To compare the results of the current study with the first normative data study in a Greek adult population by Zalonis et al. (2009) [
44], it was found that in their study they followed a totally different age clustering, because they divided their sample in 12 different groups (16–19, 20–29, 20–40, 25–45, 30–50, 35–55, 40–60, 45–65, 50–70, 55–75, 60–80, 65–85), and three were different from our educational levels according to the number of years of schooling (<9, 10–12, 13<). At this point, it must be noted that due to the absence of participants in the age group of 20–29 with educational level less than 10–12 years of schooling, the following category was not included in the normative tables. However, it is worth noting that the normative data scores in number sequence and switching conditions, which are common between the two TMT versions, was almost the same in the age class who had 10–12 years of schooling. Finally, given that the age classes between the two studies were very different, comparing them is vague and insufficient.
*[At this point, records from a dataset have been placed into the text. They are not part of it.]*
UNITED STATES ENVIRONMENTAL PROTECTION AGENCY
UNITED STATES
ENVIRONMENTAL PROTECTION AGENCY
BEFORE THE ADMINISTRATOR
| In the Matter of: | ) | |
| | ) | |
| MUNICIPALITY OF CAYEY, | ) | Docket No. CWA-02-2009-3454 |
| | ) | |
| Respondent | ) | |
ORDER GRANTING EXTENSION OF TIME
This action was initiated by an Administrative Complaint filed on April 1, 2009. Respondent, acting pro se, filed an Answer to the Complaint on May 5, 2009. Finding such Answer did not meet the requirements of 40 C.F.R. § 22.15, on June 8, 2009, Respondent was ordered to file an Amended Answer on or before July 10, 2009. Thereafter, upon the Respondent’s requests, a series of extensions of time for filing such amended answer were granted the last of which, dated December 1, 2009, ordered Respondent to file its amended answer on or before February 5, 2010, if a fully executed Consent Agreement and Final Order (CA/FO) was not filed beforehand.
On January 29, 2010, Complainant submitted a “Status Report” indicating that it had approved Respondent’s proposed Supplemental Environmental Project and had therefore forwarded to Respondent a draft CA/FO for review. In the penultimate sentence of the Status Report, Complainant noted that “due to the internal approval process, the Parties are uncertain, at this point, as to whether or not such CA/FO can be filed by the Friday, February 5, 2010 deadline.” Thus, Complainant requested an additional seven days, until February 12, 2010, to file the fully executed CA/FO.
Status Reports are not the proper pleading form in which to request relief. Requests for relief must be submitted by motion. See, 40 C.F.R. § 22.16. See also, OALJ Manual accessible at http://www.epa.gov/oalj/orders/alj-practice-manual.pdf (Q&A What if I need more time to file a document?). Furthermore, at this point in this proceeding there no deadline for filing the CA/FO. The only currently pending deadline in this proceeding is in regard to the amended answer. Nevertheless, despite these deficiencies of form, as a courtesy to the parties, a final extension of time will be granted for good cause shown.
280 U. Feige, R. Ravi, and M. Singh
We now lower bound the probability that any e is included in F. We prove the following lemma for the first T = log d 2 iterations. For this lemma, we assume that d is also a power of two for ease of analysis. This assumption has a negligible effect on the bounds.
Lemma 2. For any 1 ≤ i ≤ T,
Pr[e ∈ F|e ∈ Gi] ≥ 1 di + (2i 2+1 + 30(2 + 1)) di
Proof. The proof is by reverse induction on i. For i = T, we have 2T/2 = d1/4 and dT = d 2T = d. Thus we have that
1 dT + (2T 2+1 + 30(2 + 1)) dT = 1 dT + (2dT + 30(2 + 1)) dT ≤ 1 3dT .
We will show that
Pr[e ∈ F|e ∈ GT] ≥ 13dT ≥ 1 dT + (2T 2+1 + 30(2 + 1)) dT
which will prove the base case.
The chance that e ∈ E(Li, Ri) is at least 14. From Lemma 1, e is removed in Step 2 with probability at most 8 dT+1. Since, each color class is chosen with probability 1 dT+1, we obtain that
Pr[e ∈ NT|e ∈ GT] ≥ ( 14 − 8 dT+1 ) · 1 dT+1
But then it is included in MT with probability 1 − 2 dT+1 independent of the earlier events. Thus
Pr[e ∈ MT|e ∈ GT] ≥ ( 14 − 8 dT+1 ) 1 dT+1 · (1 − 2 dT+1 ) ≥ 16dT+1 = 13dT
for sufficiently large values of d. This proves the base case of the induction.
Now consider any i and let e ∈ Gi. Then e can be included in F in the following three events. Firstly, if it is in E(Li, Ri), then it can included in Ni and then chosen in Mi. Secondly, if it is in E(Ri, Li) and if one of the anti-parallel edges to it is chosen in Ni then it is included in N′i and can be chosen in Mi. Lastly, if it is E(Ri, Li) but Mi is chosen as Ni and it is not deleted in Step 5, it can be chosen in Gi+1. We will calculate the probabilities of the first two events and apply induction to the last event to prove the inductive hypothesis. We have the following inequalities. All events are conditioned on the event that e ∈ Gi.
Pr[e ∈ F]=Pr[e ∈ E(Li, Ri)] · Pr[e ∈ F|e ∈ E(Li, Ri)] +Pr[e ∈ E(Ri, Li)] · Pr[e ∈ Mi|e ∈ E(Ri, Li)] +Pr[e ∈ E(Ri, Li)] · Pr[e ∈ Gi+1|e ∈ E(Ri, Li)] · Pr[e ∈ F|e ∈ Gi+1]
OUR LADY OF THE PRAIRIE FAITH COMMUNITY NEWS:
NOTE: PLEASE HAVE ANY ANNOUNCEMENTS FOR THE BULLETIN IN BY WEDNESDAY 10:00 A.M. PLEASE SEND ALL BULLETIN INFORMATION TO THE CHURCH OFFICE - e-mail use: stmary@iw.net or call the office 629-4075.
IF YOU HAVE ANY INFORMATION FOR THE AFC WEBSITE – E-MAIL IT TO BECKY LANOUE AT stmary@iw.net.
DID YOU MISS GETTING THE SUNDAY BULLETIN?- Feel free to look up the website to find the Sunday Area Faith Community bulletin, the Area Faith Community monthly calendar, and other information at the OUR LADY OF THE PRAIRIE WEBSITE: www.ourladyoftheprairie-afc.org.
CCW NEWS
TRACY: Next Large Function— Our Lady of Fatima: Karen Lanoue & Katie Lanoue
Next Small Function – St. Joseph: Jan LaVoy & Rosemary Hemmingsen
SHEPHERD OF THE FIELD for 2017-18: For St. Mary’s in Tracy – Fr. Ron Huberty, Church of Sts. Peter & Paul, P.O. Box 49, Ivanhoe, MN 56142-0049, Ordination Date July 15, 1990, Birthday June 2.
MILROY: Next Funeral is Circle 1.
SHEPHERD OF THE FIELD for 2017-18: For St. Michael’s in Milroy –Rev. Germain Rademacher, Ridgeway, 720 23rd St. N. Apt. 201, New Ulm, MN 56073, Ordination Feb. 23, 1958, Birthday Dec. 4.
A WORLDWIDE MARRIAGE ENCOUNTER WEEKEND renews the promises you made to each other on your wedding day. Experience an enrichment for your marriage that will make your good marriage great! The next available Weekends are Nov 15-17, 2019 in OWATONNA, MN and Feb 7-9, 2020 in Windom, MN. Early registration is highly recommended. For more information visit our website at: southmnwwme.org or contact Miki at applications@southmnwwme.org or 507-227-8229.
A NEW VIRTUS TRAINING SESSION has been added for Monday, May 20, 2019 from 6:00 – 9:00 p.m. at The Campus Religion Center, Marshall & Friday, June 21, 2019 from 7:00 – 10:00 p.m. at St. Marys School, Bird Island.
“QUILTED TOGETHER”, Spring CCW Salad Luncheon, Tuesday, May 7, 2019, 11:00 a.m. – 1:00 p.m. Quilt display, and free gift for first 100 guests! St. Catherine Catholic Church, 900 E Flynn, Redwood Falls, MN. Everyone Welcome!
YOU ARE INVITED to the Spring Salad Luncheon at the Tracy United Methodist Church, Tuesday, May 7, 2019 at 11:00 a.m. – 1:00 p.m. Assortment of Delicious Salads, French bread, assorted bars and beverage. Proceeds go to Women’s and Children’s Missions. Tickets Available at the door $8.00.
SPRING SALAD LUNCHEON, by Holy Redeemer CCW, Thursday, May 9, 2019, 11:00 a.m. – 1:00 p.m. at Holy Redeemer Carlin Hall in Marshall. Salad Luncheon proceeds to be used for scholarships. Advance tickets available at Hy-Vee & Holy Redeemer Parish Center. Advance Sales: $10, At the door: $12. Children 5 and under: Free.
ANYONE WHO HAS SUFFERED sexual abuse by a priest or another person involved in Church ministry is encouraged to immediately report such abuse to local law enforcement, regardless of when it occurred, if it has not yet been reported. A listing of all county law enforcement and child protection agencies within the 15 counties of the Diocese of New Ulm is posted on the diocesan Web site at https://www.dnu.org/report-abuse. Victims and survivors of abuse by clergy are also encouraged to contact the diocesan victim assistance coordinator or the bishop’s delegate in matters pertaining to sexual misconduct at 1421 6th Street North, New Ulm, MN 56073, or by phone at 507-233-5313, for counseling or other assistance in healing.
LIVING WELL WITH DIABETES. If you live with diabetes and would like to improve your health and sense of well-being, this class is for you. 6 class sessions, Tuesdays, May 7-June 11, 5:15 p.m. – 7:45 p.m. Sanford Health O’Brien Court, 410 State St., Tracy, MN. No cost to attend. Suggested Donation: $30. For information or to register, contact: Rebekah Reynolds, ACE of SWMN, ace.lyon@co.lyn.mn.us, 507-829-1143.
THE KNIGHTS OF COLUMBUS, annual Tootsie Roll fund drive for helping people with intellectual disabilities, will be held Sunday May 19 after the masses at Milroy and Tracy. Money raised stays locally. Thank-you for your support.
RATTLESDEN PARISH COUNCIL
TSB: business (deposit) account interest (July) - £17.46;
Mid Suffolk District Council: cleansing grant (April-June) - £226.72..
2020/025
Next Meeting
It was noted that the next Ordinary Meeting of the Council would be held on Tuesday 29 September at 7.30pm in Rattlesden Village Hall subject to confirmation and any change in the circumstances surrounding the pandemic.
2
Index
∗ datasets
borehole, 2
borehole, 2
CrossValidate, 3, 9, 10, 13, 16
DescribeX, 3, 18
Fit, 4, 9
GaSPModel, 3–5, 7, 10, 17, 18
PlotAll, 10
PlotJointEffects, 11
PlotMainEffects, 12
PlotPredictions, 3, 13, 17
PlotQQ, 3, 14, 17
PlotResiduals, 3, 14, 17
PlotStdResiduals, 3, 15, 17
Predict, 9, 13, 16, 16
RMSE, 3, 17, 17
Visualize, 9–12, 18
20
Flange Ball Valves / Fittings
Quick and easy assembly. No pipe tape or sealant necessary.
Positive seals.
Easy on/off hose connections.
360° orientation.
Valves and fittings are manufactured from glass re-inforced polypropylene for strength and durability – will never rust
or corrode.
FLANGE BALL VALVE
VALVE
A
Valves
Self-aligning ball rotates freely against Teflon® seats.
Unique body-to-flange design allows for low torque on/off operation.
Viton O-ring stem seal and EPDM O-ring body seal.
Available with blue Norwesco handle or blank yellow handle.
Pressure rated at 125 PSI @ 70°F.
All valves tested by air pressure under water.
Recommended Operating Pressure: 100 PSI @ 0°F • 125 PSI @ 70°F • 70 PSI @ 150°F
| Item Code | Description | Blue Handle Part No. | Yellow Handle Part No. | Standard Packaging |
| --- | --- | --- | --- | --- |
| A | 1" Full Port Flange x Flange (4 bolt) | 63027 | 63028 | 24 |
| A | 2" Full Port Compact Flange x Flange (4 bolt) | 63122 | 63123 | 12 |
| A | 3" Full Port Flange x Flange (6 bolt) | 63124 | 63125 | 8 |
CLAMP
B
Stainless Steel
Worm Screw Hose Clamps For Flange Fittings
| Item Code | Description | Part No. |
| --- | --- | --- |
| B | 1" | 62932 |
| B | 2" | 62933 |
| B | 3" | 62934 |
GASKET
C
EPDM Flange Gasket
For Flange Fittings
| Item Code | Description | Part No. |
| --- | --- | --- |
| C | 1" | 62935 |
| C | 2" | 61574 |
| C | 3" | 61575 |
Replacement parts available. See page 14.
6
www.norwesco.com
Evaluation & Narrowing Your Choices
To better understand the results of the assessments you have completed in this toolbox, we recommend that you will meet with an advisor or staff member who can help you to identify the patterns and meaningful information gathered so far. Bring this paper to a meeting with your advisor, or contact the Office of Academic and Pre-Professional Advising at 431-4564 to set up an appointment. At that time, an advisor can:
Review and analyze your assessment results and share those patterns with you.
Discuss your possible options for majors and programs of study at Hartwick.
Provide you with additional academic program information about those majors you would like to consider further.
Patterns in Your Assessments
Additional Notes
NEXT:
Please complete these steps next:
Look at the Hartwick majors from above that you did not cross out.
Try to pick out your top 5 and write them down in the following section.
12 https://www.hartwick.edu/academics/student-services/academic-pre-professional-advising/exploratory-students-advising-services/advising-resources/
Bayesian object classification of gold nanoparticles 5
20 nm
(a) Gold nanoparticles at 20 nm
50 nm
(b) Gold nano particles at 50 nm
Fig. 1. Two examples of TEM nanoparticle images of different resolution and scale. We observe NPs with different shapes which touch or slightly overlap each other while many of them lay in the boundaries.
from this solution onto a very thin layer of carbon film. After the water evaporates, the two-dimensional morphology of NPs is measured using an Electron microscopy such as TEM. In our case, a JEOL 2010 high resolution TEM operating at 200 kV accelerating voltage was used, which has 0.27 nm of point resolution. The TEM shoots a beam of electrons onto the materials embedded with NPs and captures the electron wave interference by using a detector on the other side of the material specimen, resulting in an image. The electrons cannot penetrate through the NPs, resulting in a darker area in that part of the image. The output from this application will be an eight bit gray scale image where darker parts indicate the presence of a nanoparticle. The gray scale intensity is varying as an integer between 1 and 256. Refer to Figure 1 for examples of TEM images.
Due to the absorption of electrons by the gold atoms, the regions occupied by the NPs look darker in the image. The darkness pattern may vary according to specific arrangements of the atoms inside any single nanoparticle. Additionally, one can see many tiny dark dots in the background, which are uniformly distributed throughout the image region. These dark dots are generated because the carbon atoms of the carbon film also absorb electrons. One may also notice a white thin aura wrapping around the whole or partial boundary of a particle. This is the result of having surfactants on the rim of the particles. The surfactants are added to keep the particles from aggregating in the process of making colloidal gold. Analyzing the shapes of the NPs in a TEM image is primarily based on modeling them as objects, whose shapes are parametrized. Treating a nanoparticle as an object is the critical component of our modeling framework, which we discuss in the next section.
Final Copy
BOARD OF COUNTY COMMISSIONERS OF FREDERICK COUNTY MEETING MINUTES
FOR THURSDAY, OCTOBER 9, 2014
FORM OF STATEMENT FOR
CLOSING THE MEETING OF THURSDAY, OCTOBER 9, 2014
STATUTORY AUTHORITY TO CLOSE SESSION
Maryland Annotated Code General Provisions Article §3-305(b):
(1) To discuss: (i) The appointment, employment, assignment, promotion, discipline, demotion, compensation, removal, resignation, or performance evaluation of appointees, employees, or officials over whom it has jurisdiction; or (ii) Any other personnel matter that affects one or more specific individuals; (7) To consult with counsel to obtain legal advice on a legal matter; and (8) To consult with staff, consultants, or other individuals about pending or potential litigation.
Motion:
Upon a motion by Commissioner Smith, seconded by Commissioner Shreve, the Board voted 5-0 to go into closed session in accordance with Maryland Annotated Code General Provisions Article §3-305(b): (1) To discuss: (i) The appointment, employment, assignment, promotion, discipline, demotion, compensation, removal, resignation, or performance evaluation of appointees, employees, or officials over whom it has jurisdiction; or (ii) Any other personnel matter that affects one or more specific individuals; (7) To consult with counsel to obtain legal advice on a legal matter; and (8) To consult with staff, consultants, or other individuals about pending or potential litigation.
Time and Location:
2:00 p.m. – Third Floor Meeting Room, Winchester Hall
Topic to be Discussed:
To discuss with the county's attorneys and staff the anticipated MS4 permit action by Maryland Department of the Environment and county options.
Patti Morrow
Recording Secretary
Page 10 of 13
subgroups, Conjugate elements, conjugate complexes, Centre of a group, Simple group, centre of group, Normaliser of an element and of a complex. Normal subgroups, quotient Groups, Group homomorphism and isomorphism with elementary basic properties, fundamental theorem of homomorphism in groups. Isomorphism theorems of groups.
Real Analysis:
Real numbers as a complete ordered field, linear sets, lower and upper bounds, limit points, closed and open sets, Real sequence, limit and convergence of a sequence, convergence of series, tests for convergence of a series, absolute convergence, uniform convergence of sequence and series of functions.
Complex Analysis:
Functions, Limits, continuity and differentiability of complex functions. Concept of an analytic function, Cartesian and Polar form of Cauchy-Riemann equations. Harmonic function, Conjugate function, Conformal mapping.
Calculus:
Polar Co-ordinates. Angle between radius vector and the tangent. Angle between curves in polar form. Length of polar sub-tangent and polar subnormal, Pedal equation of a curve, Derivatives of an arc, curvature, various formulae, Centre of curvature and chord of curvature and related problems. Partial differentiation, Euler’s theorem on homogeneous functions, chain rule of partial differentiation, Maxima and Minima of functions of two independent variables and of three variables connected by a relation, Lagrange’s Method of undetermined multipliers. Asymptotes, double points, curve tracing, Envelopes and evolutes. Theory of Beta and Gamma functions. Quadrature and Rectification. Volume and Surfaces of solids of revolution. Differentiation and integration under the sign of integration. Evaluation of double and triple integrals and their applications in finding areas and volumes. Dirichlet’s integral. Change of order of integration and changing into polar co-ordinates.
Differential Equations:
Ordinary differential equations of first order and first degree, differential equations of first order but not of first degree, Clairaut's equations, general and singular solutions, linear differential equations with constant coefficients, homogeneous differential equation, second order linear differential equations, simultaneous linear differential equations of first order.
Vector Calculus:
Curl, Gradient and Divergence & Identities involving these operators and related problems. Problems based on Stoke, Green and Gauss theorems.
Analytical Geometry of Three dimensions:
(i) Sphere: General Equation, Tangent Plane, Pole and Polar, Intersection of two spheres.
When comparing Greek norms of the CWIT with the American ones, stratified also by age, it was found that our mean scores belonged to the same range in terms of scaled scores which is equivalent to the mean American score of 10 or 1 SD above, which is acceptable according to what was previously mentioned. Hence, although Greek adults had an approximately slightly lower time-to-completion in some conditions, compared with Americans, this evidence can be attributed to higher educational levels across all age classes. Moving to the TMT
D-KEFS, Greek norms were equivalent to Americans; however, in some conditions Greek adults scored 1 SD higher compared with the American sample, which can also be explained by the increased years of schooling. Finally, it can be assumed that the CWIT and TMT norms for the Greek adult population are equivalent to the original norms calculated by Delis et al. (2001) [
41], hence they can be used by health professionals and researchers.